May I have the line containing "index dip: (113, 45)" and every line after it through the end of the data, repeated exactly and with no other lines?

[[ Data in this exercise open ]]

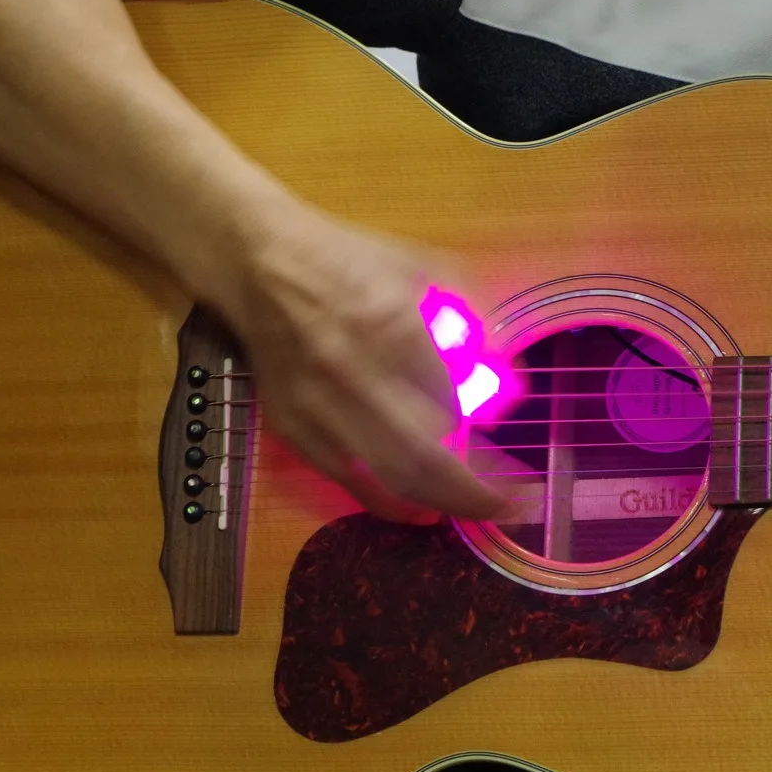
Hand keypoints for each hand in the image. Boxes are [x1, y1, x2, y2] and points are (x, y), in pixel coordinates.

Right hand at [217, 194, 505, 522]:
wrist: (259, 263)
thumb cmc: (350, 261)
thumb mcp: (424, 269)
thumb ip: (471, 321)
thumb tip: (503, 386)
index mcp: (391, 327)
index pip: (454, 401)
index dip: (487, 429)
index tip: (512, 442)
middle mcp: (354, 375)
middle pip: (425, 456)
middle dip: (474, 491)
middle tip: (511, 505)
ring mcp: (318, 406)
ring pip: (389, 477)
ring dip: (440, 503)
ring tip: (476, 510)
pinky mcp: (293, 427)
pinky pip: (348, 482)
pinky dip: (390, 503)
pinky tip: (423, 509)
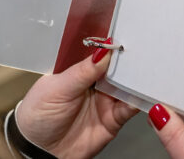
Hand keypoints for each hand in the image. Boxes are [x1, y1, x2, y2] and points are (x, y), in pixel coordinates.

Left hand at [17, 48, 138, 157]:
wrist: (38, 153)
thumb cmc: (37, 116)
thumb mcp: (57, 88)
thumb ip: (82, 71)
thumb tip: (103, 51)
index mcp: (80, 69)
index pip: (101, 52)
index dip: (113, 45)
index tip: (125, 37)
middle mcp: (95, 82)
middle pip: (119, 66)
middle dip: (129, 60)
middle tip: (141, 52)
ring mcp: (106, 100)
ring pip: (128, 84)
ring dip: (137, 78)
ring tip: (146, 71)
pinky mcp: (114, 118)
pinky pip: (132, 107)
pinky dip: (140, 100)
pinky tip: (143, 93)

[[ Data in this exercise closed ]]

▸ Solved exercise:
index dip: (113, 45)
index tip: (125, 37)
middle mcp: (95, 82)
middle pip: (119, 66)
middle dip: (129, 60)
middle tip: (141, 52)
ring mcp: (106, 100)
ring pip: (128, 84)
ring dip: (137, 78)
ring tip: (146, 71)
pinky mcp: (114, 118)
pinky pip: (132, 107)
pinky dip: (140, 100)
pinky tip: (143, 93)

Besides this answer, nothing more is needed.